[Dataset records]
-- START --
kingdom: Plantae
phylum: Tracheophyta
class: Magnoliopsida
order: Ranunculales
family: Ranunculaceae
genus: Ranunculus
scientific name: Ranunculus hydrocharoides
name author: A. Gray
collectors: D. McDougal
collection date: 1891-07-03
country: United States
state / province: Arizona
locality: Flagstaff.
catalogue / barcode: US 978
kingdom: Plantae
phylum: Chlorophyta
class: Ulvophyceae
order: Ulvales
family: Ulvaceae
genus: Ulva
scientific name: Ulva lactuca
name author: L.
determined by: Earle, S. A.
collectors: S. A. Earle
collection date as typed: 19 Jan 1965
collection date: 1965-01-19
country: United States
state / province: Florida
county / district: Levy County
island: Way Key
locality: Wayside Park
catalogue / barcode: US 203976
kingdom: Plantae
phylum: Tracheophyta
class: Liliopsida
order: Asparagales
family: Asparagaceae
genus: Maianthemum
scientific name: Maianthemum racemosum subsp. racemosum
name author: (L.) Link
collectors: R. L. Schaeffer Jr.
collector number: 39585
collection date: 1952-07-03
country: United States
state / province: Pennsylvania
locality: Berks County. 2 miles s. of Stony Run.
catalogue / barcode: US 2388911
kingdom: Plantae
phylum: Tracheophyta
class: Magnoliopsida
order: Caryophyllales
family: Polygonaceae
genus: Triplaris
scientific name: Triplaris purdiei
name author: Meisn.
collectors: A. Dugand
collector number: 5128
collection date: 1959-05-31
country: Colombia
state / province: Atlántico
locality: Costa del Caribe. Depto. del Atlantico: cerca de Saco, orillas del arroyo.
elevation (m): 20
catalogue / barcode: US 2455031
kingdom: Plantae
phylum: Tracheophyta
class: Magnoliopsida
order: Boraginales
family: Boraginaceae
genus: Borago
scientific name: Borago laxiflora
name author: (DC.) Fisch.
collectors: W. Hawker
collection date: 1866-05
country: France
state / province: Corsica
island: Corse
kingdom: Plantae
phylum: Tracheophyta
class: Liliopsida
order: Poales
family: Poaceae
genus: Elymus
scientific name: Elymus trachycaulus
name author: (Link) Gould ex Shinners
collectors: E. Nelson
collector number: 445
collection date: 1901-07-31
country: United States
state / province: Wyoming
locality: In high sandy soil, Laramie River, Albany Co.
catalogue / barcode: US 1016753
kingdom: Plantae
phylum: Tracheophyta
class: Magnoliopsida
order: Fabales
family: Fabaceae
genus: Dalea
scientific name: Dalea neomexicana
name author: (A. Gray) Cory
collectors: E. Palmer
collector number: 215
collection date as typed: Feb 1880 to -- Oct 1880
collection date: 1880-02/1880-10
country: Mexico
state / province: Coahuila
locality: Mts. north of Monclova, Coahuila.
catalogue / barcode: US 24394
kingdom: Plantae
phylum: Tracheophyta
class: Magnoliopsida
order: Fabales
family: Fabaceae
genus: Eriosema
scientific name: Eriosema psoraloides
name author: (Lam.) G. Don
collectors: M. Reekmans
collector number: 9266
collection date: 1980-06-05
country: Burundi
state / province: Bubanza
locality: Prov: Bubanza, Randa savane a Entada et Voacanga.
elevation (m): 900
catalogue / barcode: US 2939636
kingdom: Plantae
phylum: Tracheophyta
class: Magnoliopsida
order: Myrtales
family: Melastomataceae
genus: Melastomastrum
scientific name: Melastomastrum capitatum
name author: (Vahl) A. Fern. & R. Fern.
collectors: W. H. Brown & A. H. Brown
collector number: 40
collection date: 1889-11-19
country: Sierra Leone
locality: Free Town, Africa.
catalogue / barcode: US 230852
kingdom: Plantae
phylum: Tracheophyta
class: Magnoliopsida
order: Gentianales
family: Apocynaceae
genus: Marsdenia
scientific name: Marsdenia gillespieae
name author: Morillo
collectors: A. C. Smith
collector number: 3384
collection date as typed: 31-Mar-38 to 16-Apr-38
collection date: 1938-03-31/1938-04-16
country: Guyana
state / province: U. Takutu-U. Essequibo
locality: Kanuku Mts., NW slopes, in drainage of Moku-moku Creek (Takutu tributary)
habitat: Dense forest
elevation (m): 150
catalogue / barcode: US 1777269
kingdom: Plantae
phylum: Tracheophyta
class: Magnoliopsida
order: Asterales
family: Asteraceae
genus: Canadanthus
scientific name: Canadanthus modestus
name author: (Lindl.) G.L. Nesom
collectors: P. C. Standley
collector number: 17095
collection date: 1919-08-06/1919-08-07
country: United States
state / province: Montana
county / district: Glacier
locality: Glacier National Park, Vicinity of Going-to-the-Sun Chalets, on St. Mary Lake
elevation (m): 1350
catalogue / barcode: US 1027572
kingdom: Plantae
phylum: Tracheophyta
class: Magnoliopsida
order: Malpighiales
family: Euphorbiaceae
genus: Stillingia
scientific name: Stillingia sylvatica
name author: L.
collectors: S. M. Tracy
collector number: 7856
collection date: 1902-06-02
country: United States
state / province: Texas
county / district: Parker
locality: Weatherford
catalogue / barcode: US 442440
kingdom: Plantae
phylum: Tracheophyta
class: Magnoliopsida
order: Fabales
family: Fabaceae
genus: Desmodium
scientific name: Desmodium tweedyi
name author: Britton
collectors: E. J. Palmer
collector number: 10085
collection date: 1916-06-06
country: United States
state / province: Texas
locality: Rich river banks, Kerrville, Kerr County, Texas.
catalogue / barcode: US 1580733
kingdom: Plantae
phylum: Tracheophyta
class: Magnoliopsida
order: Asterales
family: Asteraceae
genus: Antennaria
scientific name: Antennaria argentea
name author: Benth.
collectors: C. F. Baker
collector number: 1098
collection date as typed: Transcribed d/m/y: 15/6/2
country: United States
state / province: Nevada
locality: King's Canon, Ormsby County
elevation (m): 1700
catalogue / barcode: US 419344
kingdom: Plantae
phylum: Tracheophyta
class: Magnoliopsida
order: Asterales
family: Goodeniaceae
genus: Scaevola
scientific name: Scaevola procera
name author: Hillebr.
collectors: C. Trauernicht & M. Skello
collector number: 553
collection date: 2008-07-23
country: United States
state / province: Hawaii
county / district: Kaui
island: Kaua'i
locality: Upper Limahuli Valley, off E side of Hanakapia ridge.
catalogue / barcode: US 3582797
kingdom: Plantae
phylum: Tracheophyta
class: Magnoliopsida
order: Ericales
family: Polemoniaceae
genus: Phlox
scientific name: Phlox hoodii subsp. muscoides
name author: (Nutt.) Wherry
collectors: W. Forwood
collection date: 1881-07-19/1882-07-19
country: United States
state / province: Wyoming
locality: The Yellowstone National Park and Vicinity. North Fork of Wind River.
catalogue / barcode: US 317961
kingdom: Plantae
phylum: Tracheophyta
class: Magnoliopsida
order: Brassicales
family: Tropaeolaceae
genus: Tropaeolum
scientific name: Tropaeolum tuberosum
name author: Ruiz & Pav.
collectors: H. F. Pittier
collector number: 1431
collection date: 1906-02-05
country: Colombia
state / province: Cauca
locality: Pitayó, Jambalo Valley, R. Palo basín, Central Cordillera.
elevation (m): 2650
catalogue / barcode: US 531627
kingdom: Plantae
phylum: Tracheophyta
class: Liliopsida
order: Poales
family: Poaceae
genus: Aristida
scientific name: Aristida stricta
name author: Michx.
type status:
-- END --
**WRITTEN EXERCISE**
Put each of these lines into a JSON list of strings, one string per line, and leave out any blank lines.

**COMPLETED EXERCISE**
[
  "kingdom: Plantae",
  "phylum: Tracheophyta",
  "class: Magnoliopsida",
  "order: Ranunculales",
  "family: Ranunculaceae",
  "genus: Ranunculus",
  "scientific name: Ranunculus hydrocharoides",
  "name author: A. Gray",
  "collectors: D. McDougal",
  "collection date: 1891-07-03",
  "country: United States",
  "state / province: Arizona",
  "locality: Flagstaff.",
  "catalogue / barcode: US 978",
  "kingdom: Plantae",
  "phylum: Chlorophyta",
  "class: Ulvophyceae",
  "order: Ulvales",
  "family: Ulvaceae",
  "genus: Ulva",
  "scientific name: Ulva lactuca",
  "name author: L.",
  "determined by: Earle, S. A.",
  "collectors: S. A. Earle",
  "collection date as typed: 19 Jan 1965",
  "collection date: 1965-01-19",
  "country: United States",
  "state / province: Florida",
  "county / district: Levy County",
  "island: Way Key",
  "locality: Wayside Park",
  "catalogue / barcode: US 203976",
  "kingdom: Plantae",
  "phylum: Tracheophyta",
  "class: Liliopsida",
  "order: Asparagales",
  "family: Asparagaceae",
  "genus: Maianthemum",
  "scientific name: Maianthemum racemosum subsp. racemosum",
  "name author: (L.) Link",
  "collectors: R. L. Schaeffer Jr.",
  "collector number: 39585",
  "collection date: 1952-07-03",
  "country: United States",
  "state / province: Pennsylvania",
  "locality: Berks County. 2 miles s. of Stony Run.",
  "catalogue / barcode: US 2388911",
  "kingdom: Plantae",
  "phylum: Tracheophyta",
  "class: Magnoliopsida",
  "order: Caryophyllales",
  "family: Polygonaceae",
  "genus: Triplaris",
  "scientific name: Triplaris purdiei",
  "name author: Meisn.",
  "collectors: A. Dugand",
  "collector number: 5128",
  "collection date: 1959-05-31",
  "country: Colombia",
  "state / province: Atlántico",
  "locality: Costa del Caribe. Depto. del Atlantico: cerca de Saco, orillas del arroyo.",
  "elevation (m): 20",
  "catalogue / barcode: US 2455031",
  "kingdom: Plantae",
  "phylum: Tracheophyta",
  "class: Magnoliopsida",
  "order: Boraginales",
  "family: Boraginaceae",
  "genus: Borago",
  "scientific name: Borago laxiflora",
  "name author: (DC.) Fisch.",
  "collectors: W. Hawker",
  "collection date: 1866-05",
  "country: France",
  "state / province: Corsica",
  "island: Corse",
  "kingdom: Plantae",
  "phylum: Tracheophyta",
  "class: Liliopsida",
  "order: Poales",
  "family: Poaceae",
  "genus: Elymus",
  "scientific name: Elymus trachycaulus",
  "name author: (Link) Gould ex Shinners",
  "collectors: E. Nelson",
  "collector number: 445",
  "collection date: 1901-07-31",
  "country: United States",
  "state / province: Wyoming",
  "locality: In high sandy soil, Laramie River, Albany Co.",
  "catalogue / barcode: US 1016753",
  "kingdom: Plantae",
  "phylum: Tracheophyta",
  "class: Magnoliopsida",
  "order: Fabales",
  "family: Fabaceae",
  "genus: Dalea",
  "scientific name: Dalea neomexicana",
  "name author: (A. Gray) Cory",
  "collectors: E. Palmer",
  "collector number: 215",
  "collection date as typed: Feb 1880 to -- Oct 1880",
  "collection date: 1880-02/1880-10",
  "country: Mexico",
  "state / province: Coahuila",
  "locality: Mts. north of Monclova, Coahuila.",
  "catalogue / barcode: US 24394",
  "kingdom: Plantae",
  "phylum: Tracheophyta",
  "class: Magnoliopsida",
  "order: Fabales",
  "family: Fabaceae",
  "genus: Eriosema",
  "scientific name: Eriosema psoraloides",
  "name author: (Lam.) G. Don",
  "collectors: M. Reekmans",
  "collector number: 9266",
  "collection date: 1980-06-05",
  "country: Burundi",
  "state / province: Bubanza",
  "locality: Prov: Bubanza, Randa savane a Entada et Voacanga.",
  "elevation (m): 900",
  "catalogue / barcode: US 2939636",
  "kingdom: Plantae",
  "phylum: Tracheophyta",
  "class: Magnoliopsida",
  "order: Myrtales",
  "family: Melastomataceae",
  "genus: Melastomastrum",
  "scientific name: Melastomastrum capitatum",
  "name author: (Vahl) A. Fern. & R. Fern.",
  "collectors: W. H. Brown & A. H. Brown",
  "collector number: 40",
  "collection date: 1889-11-19",
  "country: Sierra Leone",
  "locality: Free Town, Africa.",
  "catalogue / barcode: US 230852",
  "kingdom: Plantae",
  "phylum: Tracheophyta",
  "class: Magnoliopsida",
  "order: Gentianales",
  "family: Apocynaceae",
  "genus: Marsdenia",
  "scientific name: Marsdenia gillespieae",
  "name author: Morillo",
  "collectors: A. C. Smith",
  "collector number: 3384",
  "collection date as typed: 31-Mar-38 to 16-Apr-38",
  "collection date: 1938-03-31/1938-04-16",
  "country: Guyana",
  "state / province: U. Takutu-U. Essequibo",
  "locality: Kanuku Mts., NW slopes, in drainage of Moku-moku Creek (Takutu tributary)",
  "habitat: Dense forest",
  "elevation (m): 150",
  "catalogue / barcode: US 1777269",
  "kingdom: Plantae",
  "phylum: Tracheophyta",
  "class: Magnoliopsida",
  "order: Asterales",
  "family: Asteraceae",
  "genus: Canadanthus",
  "scientific name: Canadanthus modestus",
  "name author: (Lindl.) G.L. Nesom",
  "collectors: P. C. Standley",
  "collector number: 17095",
  "collection date: 1919-08-06/1919-08-07",
  "country: United States",
  "state / province: Montana",
  "county / district: Glacier",
  "locality: Glacier National Park, Vicinity of Going-to-the-Sun Chalets, on St. Mary Lake",
  "elevation (m): 1350",
  "catalogue / barcode: US 1027572",
  "kingdom: Plantae",
  "phylum: Tracheophyta",
  "class: Magnoliopsida",
  "order: Malpighiales",
  "family: Euphorbiaceae",
  "genus: Stillingia",
  "scientific name: Stillingia sylvatica",
  "name author: L.",
  "collectors: S. M. Tracy",
  "collector number: 7856",
  "collection date: 1902-06-02",
  "country: United States",
  "state / province: Texas",
  "county / district: Parker",
  "locality: Weatherford",
  "catalogue / barcode: US 442440",
  "kingdom: Plantae",
  "phylum: Tracheophyta",
  "class: Magnoliopsida",
  "order: Fabales",
  "family: Fabaceae",
  "genus: Desmodium",
  "scientific name: Desmodium tweedyi",
  "name author: Britton",
  "collectors: E. J. Palmer",
  "collector number: 10085",
  "collection date: 1916-06-06",
  "country: United States",
  "state / province: Texas",
  "locality: Rich river banks, Kerrville, Kerr County, Texas.",
  "catalogue / barcode: US 1580733",
  "kingdom: Plantae",
  "phylum: Tracheophyta",
  "class: Magnoliopsida",
  "order: Asterales",
  "family: Asteraceae",
  "genus: Antennaria",
  "scientific name: Antennaria argentea",
  "name author: Benth.",
  "collectors: C. F. Baker",
  "collector number: 1098",
  "collection date as typed: Transcribed d/m/y: 15/6/2",
  "country: United States",
  "state / province: Nevada",
  "locality: King's Canon, Ormsby County",
  "elevation (m): 1700",
  "catalogue / barcode: US 419344",
  "kingdom: Plantae",
  "phylum: Tracheophyta",
  "class: Magnoliopsida",
  "order: Asterales",
  "family: Goodeniaceae",
  "genus: Scaevola",
  "scientific name: Scaevola procera",
  "name author: Hillebr.",
  "collectors: C. Trauernicht & M. Skello",
  "collector number: 553",
  "collection date: 2008-07-23",
  "country: United States",
  "state / province: Hawaii",
  "county / district: Kaui",
  "island: Kaua'i",
  "locality: Upper Limahuli Valley, off E side of Hanakapia ridge.",
  "catalogue / barcode: US 3582797",
  "kingdom: Plantae",
  "phylum: Tracheophyta",
  "class: Magnoliopsida",
  "order: Ericales",
  "family: Polemoniaceae",
  "genus: Phlox",
  "scientific name: Phlox hoodii subsp. muscoides",
  "name author: (Nutt.) Wherry",
  "collectors: W. Forwood",
  "collection date: 1881-07-19/1882-07-19",
  "country: United States",
  "state / province: Wyoming",
  "locality: The Yellowstone National Park and Vicinity. North Fork of Wind River.",
  "catalogue / barcode: US 317961",
  "kingdom: Plantae",
  "phylum: Tracheophyta",
  "class: Magnoliopsida",
  "order: Brassicales",
  "family: Tropaeolaceae",
  "genus: Tropaeolum",
  "scientific name: Tropaeolum tuberosum",
  "name author: Ruiz & Pav.",
  "collectors: H. F. Pittier",
  "collector number: 1431",
  "collection date: 1906-02-05",
  "country: Colombia",
  "state / province: Cauca",
  "locality: Pitayó, Jambalo Valley, R. Palo basín, Central Cordillera.",
  "elevation (m): 2650",
  "catalogue / barcode: US 531627",
  "kingdom: Plantae",
  "phylum: Tracheophyta",
  "class: Liliopsida",
  "order: Poales",
  "family: Poaceae",
  "genus: Aristida",
  "scientific name: Aristida stricta",
  "name author: Michx.",
  "type status:"
]